APTransco’s proposal to buy out three gas-based private power plants is facing a political block

Hyderabad: APTransco’s proposal to buy out three gas-based private power plants — Lanco, GVK Phase I and Spectrum Energy — is facing a political block. Instead of buying these plants for about Rs 300 crore, the power utility may have to pay Rs 1,500 crore to refurbish them.

Modernisation would increase the cost per mega-watt of power, which will ultimately be passed on to consumers. The three projects are already past their half life. APTransco has completely paid off the capital cost of the projects.

The Power Purchase Agreements of these three plants are nearing closure. APTransco has no mandate to extend the agreements. The agreement with GVK Phase I (216 MW) is ending in June 2015, Lanco (368 MW) in December 2015, and Spectrum (208 MW) in March 2016.

The life span of these plants is 35 years. On the date their respective agreements end, they would have completed 18 years of operation. Internally, the cost for Lanco has been worked out to be Rs 120 crore, GVK Rs 130 crore, and Spectrum Rs 82 crore.

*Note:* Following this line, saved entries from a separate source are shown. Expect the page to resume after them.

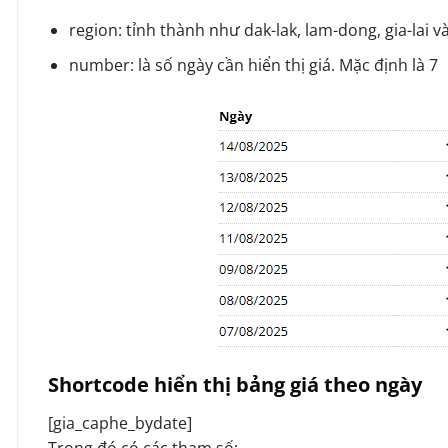
region: tỉnh thành như dak-lak, lam-dong, gia-lai 
number: là số ngày cần hiển thị giá. Mặc định là 7
Shortcode hiển thị bảng giá theo ngày
[gia_caphe_bydate]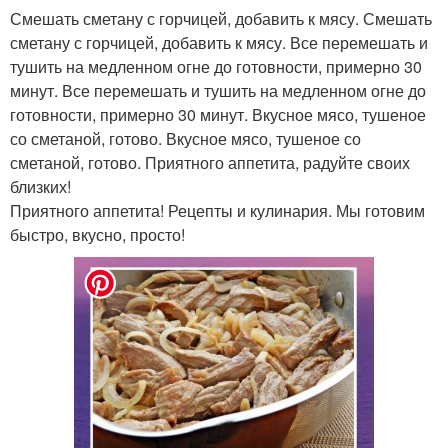
Смешать сметану с горчицей, добавить к мясу. Смешать
сметану с горчицей, добавить к мясу. Все перемешать и
тушить на медленном огне до готовности, примерно 30
минут. Все перемешать и тушить на медленном огне до
готовности, примерно 30 минут. Вкусное мясо, тушеное
со сметаной, готово. Вкусное мясо, тушеное со
сметаной, готово. Приятного аппетита, радуйте своих
близких!
Приятного аппетита! Рецепты и кулинария. Мы готовим
быстро, вкусно, просто!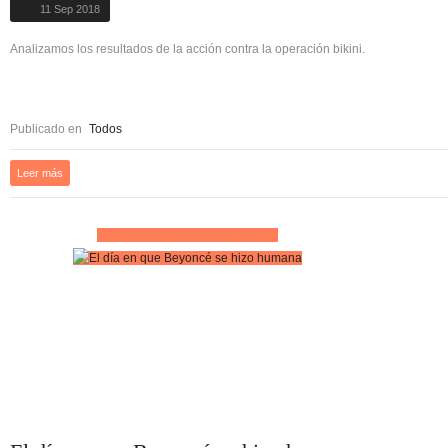
11 Sep 2018
Analizamos los resultados de la acción contra la operación bikini.
Publicado en
Todos
Leer más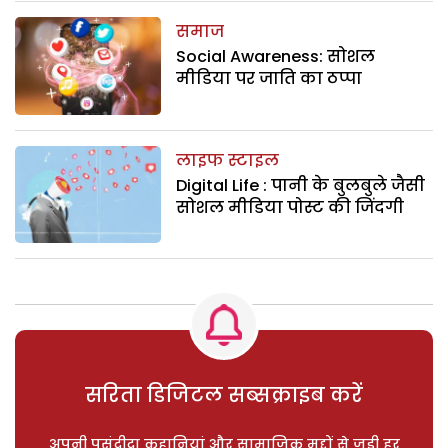
समाज
Social Awareness: सोशल
मीडिया पर जाति का ठप्पा
लाइफ स्टाइल
Digital Life : पानी के बुलबुले जैसी
सोशल मीडिया पोस्ट की जिंदगी
सरिता डिजिटल सब्सक्राइब करें
अपनी पसंदीदा कहानियां और सामाजिक मुद्दों से जुड़ी हर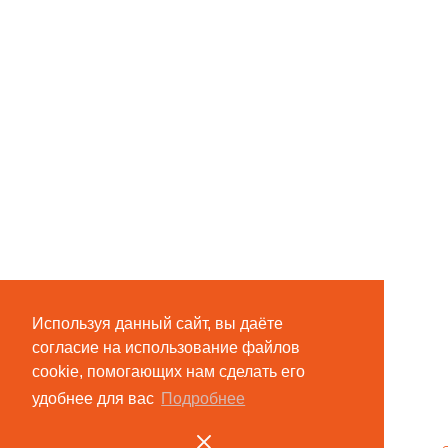
Используя данный сайт, вы даёте
согласие на использование файлов
cookie, помогающих нам сделать его
удобнее для вас
Подробнее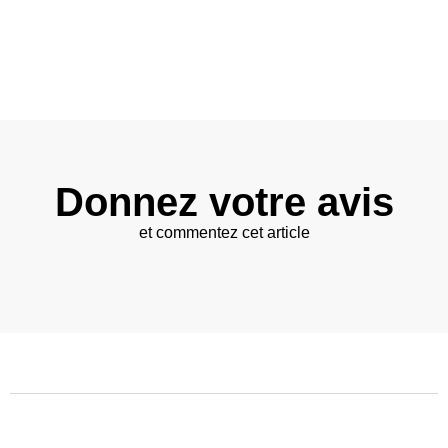
Donnez votre avis
et commentez cet article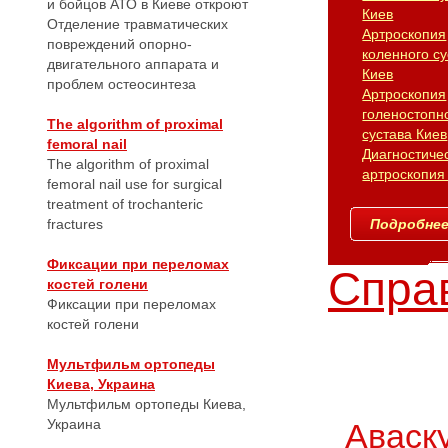
и бойцов АТО в Киеве откроют
Киев
Отделение травматических
Артроскопия
повреждений опорно-
коленного су
двигательного аппарата и
Киев
проблем остеосинтеза
Артроскопия
голеностопн
The algorithm of proximal
сустава Киев
femoral nail
Диагностиче
The algorithm of proximal
артроскопия
femoral nail use for surgical
treatment of trochanteric
fractures
Подробнее.
Фиксации при переломах
Справ
костей голени
Фиксации при переломах
костей голени
Мультфильм ортопеды
Киева, Украина
Мультфильм ортопеды Киева,
Украина
Аваск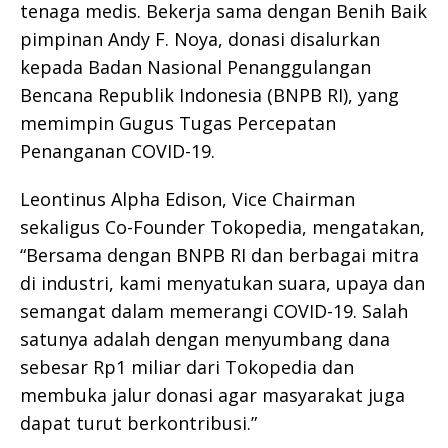
tenaga medis. Bekerja sama dengan Benih Baik
pimpinan Andy F. Noya, donasi disalurkan
kepada Badan Nasional Penanggulangan
Bencana Republik Indonesia (BNPB RI), yang
memimpin Gugus Tugas Percepatan
Penanganan COVID-19.
Leontinus Alpha Edison, Vice Chairman
sekaligus Co-Founder Tokopedia, mengatakan,
“Bersama dengan BNPB RI dan berbagai mitra
di industri, kami menyatukan suara, upaya dan
semangat dalam memerangi COVID-19. Salah
satunya adalah dengan menyumbang dana
sebesar Rp1 miliar dari Tokopedia dan
membuka jalur donasi agar masyarakat juga
dapat turut berkontribusi.”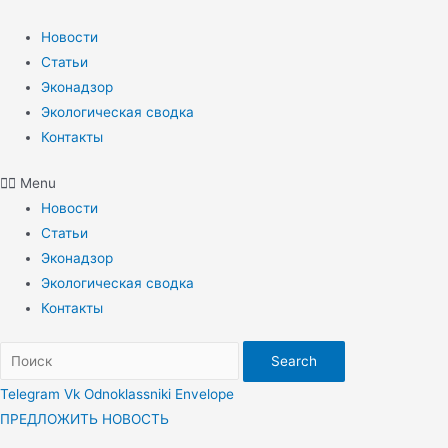
Перейти
к
Новости
содержимому
Статьи
Эконадзор
Экологическая сводка
Контакты
Menu
Новости
Статьи
Эконадзор
Экологическая сводка
Контакты
Search
Telegram
Vk
Odnoklassniki
Envelope
ПРЕДЛОЖИТЬ НОВОСТЬ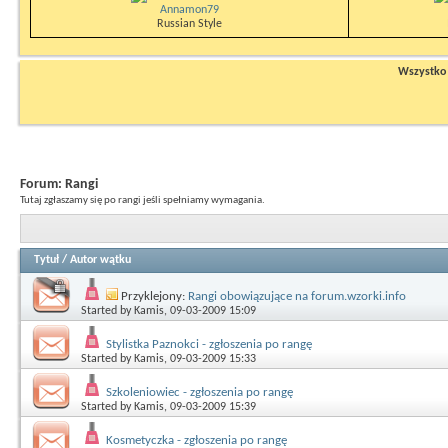
Annamon79
Russian Style
Wszystko n
Forum:
Rangi
Tutaj zgłaszamy się po rangi jeśli spełniamy wymagania.
Tytuł
/
Autor wątku
Przyklejony:
Rangi obowiązujące na forum.wzorki.info
Started by
Kamis
, 09-03-2009 15:09
Stylistka Paznokci - zgłoszenia po rangę
Started by
Kamis
, 09-03-2009 15:33
Szkoleniowiec - zgłoszenia po rangę
Started by
Kamis
, 09-03-2009 15:39
Kosmetyczka - zgłoszenia po rangę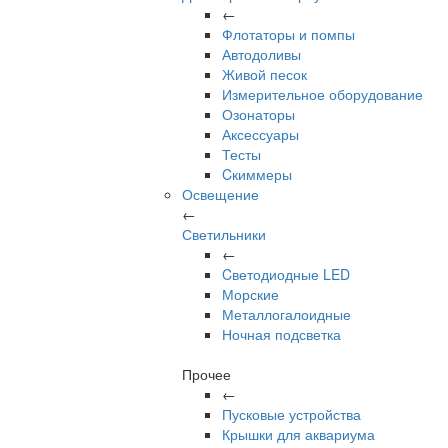
←
Флотаторы и помпы
Автодоливы
Живой песок
Измерительное оборудование
Озонаторы
Аксессуары
Тесты
Cкиммеры
Освещение
←
Светильники
←
Cветодиодные LED
Морские
Металлогалоидные
Ночная подсветка
Прочее
←
Пусковые устройства
Крышки для аквариума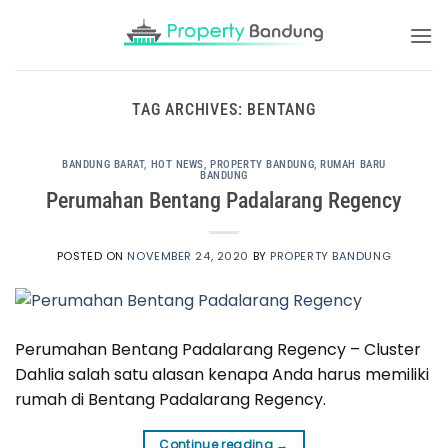
Skip
to
content
TAG ARCHIVES:
BENTANG
BANDUNG BARAT
,
HOT NEWS
,
PROPERTY BANDUNG
,
RUMAH BARU
BANDUNG
Perumahan Bentang Padalarang Regency
POSTED ON
NOVEMBER 24, 2020
BY
PROPERTY BANDUNG
Perumahan Bentang Padalarang Regency – Cluster
Dahlia salah satu alasan kenapa Anda harus memiliki
rumah di Bentang Padalarang Regency.
Continue reading
→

While APTransco had worked out the cost for buying the three projects, which together generate about 800 MW, the power utility which is under pressure from various quarters has asked project managements to make renovation and modernisation proposals. A source in Spectrum Power confirmed that the company had received the RNM notice.

If the revised proposals are accepted, it would mean that APTransco will have to spend a huge amount on capital cost of the plants for 10 to 15 years. APTransco has already paid for these costs for 10 years.

For renovation, the entire plant needs to be re-structured as the old machines being used are of the 1970 vintage. While the cost of acquiring the three power plants as worked out by APTransco internally is to the tune of Rs 330 crore, the RNM proposals may be as high as Rs 400 crore to Rs 500 crore for each of the plants, totalling about Rs 1,500 crore.

In case of an extension, APTransco will have to bear the additional cost of modernised machinery and plant restructuring. There is the possibility that the RNM proposals can be turned down. But insiders say that if APTransco intended to buy over these plants, which are just through their half-life, it could have been done so by not asking for new proposals.

“It is not possible to modernise a plant unless it is completely modified. That means escalation of cost of each MW of power produced with the new machinery. However, since APTransco has the option to purchase the plants without asking for an RNM, there is no obligation to extend the term of agreement, the extension is being attempted under political pressure,” said a higly-placed source.